Marburg 22.11.2012 (yb) Im Sommer hatte der Botanische Garten Besuch aus Wiesbaden. Die beiden SPD-Landtagsabgeordneten Timo Gremmels  und Thomas Spies kamen zu einer ausführlichen Visite auf die Lahnberge, um sich vor Ort ein Bild machen zu können. Dabei erhielten sie von Mitarbeitern des Gartens bei einem ausführlichen Rundgang Informationen aus erster Hand über die verschiedenen Wirkungsbereiche. In einem anschließenden Pressegespräch wurden dann Ideen für eine mögliche zusätzliche Finanzierung artikuliert. Als Folge ihres Besuches stellten Gremmels und Spies eine Kleine Anfrage an die Landesregierung. Darin wollten sie Auskunft „betreffend Rolle des Botanischen Gartens der Philipps-Universität für Artenschutz“. Dazu hatte Direktor Andreas Titze den Landtagsabgeordneten mitgeteilt, dass man auf den Lahnbergen in Zusammenarbeit mit vielen externen Partnern engagiert ist. Die Beantwortung der Kleinen Anfrage durch die Ministerin für Umwelt, Energie, Landwirtschaft und Verbraucherschutz, Lucia Puttrich, (Drucksache 18/5988) hat nicht alleine bei den Fragestellern Erstaunen und Unzufriedenheit ausgelöst. Ganz offenbar wurden Antworten gegeben, die den tatsächlichen Zusammenhängen in keiner Weise gerecht werden. Die Redaktion von das Marburger. hat darüber gestern ein Gespräch mit MdL Thomas Spies geführt.

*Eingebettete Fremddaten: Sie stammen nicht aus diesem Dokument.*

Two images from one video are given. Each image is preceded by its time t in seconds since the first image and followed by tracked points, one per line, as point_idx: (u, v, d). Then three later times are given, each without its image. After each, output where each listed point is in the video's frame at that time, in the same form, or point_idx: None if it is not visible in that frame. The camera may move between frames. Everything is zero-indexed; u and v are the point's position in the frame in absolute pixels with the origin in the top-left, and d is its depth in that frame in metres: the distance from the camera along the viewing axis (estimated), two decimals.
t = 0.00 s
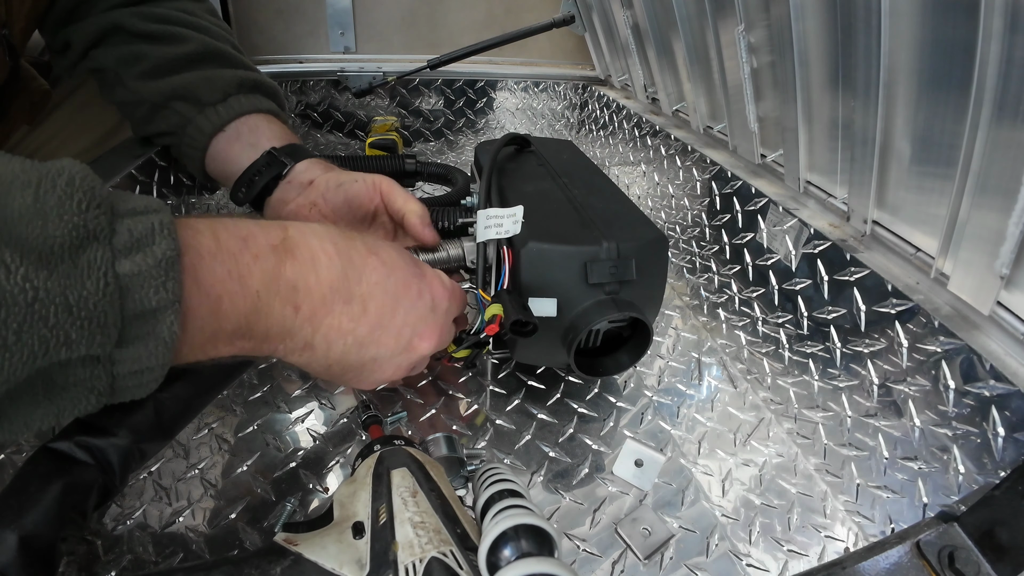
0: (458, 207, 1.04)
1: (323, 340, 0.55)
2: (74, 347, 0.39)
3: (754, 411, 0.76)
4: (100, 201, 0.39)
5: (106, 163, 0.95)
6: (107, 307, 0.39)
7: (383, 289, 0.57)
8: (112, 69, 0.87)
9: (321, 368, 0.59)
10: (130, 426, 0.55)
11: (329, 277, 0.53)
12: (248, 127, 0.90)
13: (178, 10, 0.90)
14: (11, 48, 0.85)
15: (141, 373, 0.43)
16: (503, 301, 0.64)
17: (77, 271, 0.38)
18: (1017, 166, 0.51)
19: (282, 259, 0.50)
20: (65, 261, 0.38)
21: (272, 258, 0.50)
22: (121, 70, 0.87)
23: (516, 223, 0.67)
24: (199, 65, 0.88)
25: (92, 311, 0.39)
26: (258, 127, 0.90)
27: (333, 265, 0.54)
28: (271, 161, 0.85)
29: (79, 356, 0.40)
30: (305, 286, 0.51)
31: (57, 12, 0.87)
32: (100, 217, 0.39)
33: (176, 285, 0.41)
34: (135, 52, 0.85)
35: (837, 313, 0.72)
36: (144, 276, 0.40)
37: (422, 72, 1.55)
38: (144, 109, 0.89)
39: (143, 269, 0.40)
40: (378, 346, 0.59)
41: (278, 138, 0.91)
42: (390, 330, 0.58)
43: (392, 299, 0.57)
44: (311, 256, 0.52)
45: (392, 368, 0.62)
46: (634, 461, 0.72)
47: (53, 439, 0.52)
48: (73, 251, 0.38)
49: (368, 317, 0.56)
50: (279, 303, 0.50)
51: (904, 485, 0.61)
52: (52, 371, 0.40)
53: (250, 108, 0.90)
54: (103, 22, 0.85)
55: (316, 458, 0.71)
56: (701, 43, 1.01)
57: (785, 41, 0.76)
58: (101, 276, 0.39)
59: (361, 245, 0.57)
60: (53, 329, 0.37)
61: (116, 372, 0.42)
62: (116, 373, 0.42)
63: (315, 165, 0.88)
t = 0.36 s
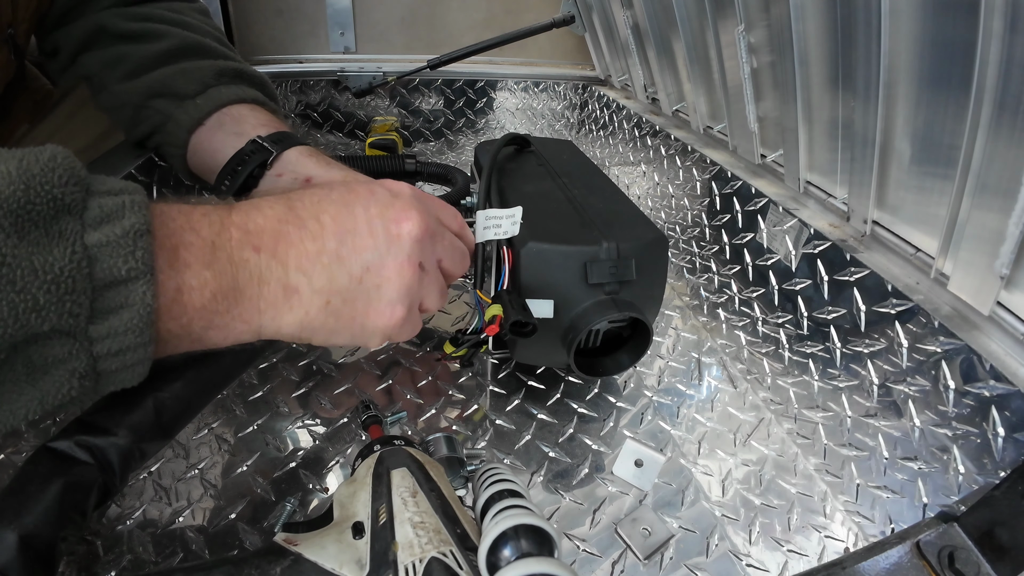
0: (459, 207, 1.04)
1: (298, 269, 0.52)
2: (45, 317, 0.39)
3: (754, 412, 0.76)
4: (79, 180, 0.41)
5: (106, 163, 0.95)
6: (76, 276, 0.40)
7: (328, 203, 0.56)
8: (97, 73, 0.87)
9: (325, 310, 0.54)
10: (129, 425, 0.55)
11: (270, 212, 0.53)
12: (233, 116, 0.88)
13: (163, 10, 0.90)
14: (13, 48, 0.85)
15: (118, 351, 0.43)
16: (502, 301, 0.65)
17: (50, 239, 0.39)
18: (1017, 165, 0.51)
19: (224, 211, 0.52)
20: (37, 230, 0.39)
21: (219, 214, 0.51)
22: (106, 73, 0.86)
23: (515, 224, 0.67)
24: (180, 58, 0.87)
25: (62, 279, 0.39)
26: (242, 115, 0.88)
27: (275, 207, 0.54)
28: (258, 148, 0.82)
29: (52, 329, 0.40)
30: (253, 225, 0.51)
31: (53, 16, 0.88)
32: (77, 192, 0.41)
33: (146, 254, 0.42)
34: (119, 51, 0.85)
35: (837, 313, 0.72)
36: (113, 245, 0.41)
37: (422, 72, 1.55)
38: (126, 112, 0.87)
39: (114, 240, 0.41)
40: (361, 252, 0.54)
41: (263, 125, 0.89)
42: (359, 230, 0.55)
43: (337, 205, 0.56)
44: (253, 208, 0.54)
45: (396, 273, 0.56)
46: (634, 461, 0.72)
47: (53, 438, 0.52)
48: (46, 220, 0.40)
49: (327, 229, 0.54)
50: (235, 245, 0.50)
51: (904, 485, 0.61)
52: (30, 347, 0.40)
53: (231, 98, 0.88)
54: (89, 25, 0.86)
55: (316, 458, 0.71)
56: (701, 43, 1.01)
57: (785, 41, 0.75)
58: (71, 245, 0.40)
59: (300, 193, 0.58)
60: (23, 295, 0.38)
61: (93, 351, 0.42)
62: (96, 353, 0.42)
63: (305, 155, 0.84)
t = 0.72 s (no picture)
0: (459, 207, 1.04)
1: (299, 249, 0.53)
2: (43, 299, 0.39)
3: (754, 412, 0.76)
4: (87, 171, 0.42)
5: (105, 163, 0.95)
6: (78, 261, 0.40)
7: (323, 191, 0.58)
8: (99, 70, 0.87)
9: (331, 288, 0.54)
10: (129, 425, 0.55)
11: (267, 207, 0.55)
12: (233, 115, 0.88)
13: (170, 11, 0.91)
14: (21, 43, 0.86)
15: (117, 340, 0.43)
16: (502, 301, 0.65)
17: (55, 225, 0.40)
18: (1017, 165, 0.51)
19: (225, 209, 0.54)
20: (43, 214, 0.40)
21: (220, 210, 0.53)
22: (107, 70, 0.86)
23: (521, 220, 0.67)
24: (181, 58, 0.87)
25: (63, 263, 0.40)
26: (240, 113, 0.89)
27: (272, 203, 0.57)
28: (255, 147, 0.81)
29: (50, 313, 0.40)
30: (251, 216, 0.54)
31: (59, 15, 0.88)
32: (85, 181, 0.42)
33: (149, 242, 0.43)
34: (123, 50, 0.85)
35: (837, 313, 0.72)
36: (117, 233, 0.42)
37: (422, 72, 1.55)
38: (125, 108, 0.87)
39: (118, 226, 0.42)
40: (359, 230, 0.56)
41: (261, 123, 0.89)
42: (353, 210, 0.57)
43: (330, 193, 0.58)
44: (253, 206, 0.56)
45: (396, 243, 0.57)
46: (634, 461, 0.72)
47: (53, 438, 0.53)
48: (52, 206, 0.40)
49: (322, 210, 0.56)
50: (236, 233, 0.51)
51: (904, 485, 0.61)
52: (26, 333, 0.40)
53: (230, 99, 0.88)
54: (93, 23, 0.86)
55: (316, 458, 0.71)
56: (701, 43, 1.01)
57: (785, 41, 0.75)
58: (75, 229, 0.41)
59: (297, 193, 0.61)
60: (24, 275, 0.38)
61: (91, 338, 0.42)
62: (93, 341, 0.42)
63: (302, 153, 0.84)
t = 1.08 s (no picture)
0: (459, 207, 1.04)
1: (306, 267, 0.53)
2: (55, 304, 0.39)
3: (754, 412, 0.76)
4: (94, 177, 0.42)
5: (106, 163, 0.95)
6: (87, 267, 0.40)
7: (338, 206, 0.58)
8: (99, 69, 0.87)
9: (331, 308, 0.56)
10: (129, 425, 0.55)
11: (280, 214, 0.55)
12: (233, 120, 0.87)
13: (171, 12, 0.91)
14: (21, 41, 0.86)
15: (125, 344, 0.43)
16: (502, 301, 0.65)
17: (64, 231, 0.40)
18: (1017, 165, 0.51)
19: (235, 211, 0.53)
20: (52, 220, 0.40)
21: (230, 214, 0.52)
22: (106, 70, 0.86)
23: (521, 220, 0.68)
24: (183, 59, 0.87)
25: (73, 269, 0.40)
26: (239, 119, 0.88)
27: (285, 209, 0.56)
28: (252, 153, 0.81)
29: (60, 319, 0.40)
30: (262, 225, 0.53)
31: (61, 13, 0.88)
32: (92, 188, 0.42)
33: (157, 249, 0.43)
34: (124, 50, 0.86)
35: (837, 313, 0.72)
36: (125, 239, 0.42)
37: (422, 72, 1.55)
38: (126, 109, 0.87)
39: (127, 233, 0.42)
40: (367, 254, 0.56)
41: (258, 128, 0.88)
42: (365, 232, 0.56)
43: (346, 208, 0.57)
44: (265, 209, 0.56)
45: (399, 274, 0.57)
46: (634, 461, 0.72)
47: (54, 438, 0.52)
48: (60, 212, 0.40)
49: (334, 229, 0.56)
50: (246, 242, 0.51)
51: (904, 485, 0.61)
52: (36, 338, 0.41)
53: (229, 102, 0.87)
54: (94, 23, 0.86)
55: (316, 458, 0.71)
56: (701, 43, 1.01)
57: (785, 41, 0.75)
58: (83, 237, 0.41)
59: (311, 197, 0.60)
60: (35, 283, 0.38)
61: (99, 343, 0.42)
62: (102, 345, 0.43)
63: (298, 159, 0.84)
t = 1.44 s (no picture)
0: (459, 206, 1.04)
1: (308, 257, 0.54)
2: (55, 304, 0.39)
3: (754, 412, 0.76)
4: (92, 176, 0.43)
5: (105, 162, 0.96)
6: (88, 266, 0.40)
7: (336, 198, 0.58)
8: (94, 72, 0.87)
9: (335, 297, 0.55)
10: (129, 425, 0.55)
11: (280, 210, 0.56)
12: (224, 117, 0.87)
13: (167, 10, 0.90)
14: (18, 42, 0.86)
15: (126, 343, 0.43)
16: (501, 302, 0.66)
17: (63, 230, 0.40)
18: (1017, 164, 0.51)
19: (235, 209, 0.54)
20: (51, 219, 0.40)
21: (229, 212, 0.52)
22: (101, 72, 0.87)
23: (520, 220, 0.68)
24: (174, 60, 0.87)
25: (73, 269, 0.40)
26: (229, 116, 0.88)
27: (284, 205, 0.57)
28: (246, 151, 0.82)
29: (60, 318, 0.40)
30: (261, 220, 0.54)
31: (60, 14, 0.89)
32: (91, 187, 0.42)
33: (157, 247, 0.43)
34: (118, 52, 0.86)
35: (837, 313, 0.72)
36: (125, 237, 0.42)
37: (422, 72, 1.55)
38: (121, 112, 0.87)
39: (127, 231, 0.42)
40: (368, 243, 0.56)
41: (251, 125, 0.88)
42: (365, 222, 0.57)
43: (344, 201, 0.58)
44: (263, 206, 0.56)
45: (402, 261, 0.57)
46: (634, 461, 0.72)
47: (53, 438, 0.53)
48: (60, 211, 0.40)
49: (334, 220, 0.56)
50: (246, 236, 0.52)
51: (904, 485, 0.61)
52: (36, 337, 0.41)
53: (221, 100, 0.87)
54: (90, 24, 0.86)
55: (317, 458, 0.71)
56: (701, 43, 1.01)
57: (786, 41, 0.75)
58: (83, 235, 0.41)
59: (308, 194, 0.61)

Herr Spies, was sagen sie zu der Beantwortung der von Ihnen mit ihrem Kollegen Gremmels gestellten Kleinen Anfrage an die Hessische Landesregierung?
MdL Spies: Zunächst haben wir mit Verwunderung zur Kenntnis nehmen müssen, dass die Antwort von der Ministerin für Umwelt, Energie, Landwirtschaft und Verbraucherschutz, Lucia Puttrich,  gegeben worden ist. Der Botanische Garten (BG) ist eine Einrichtung der Marburger Universität. Er betrifft also den Bereich Wissenschaft und Kunst. Die Verhandlungen über die Finanzierung des BG finden ja auch statt zwischen Universität und Ministerium für Wissenschaft und Kunst.
Gleichzeitig nehme ich mit großer Verwunderung zur Kenntnis, dass Frau Puttrich offenkundig einige Aufgaben, die uns vor Ort nicht nur erläutert, sonder auch demonstriert worden sind, überhaupt nicht bekannt sind. Zum Beispiel ist uns dort oben dargelegt worden, dass der BG von bestimmten Naturschutzgebieten in Hessen Pflanzen entgegennimmt, sie vermehrt für die wieder Einbringung, Bestände sichert. Zudem nimmt er für bestimmte Pflanzen Aufgaben gemäß internationaler Pflanzenschutzabkommen wahr, was als Verpflichtung Deutschland übernommen hat. Davon entfällt auch ein Teil auf Hessen.
Dass der BG viele solcher Aufgaben übernimmt und leistet,  ist uns allen sehr ausführlich erläutert worden. Deshalb bin ich ausgesprochen verwundert, dass das alles der Ministerin für die Beantwortung gar nicht bekannt ist.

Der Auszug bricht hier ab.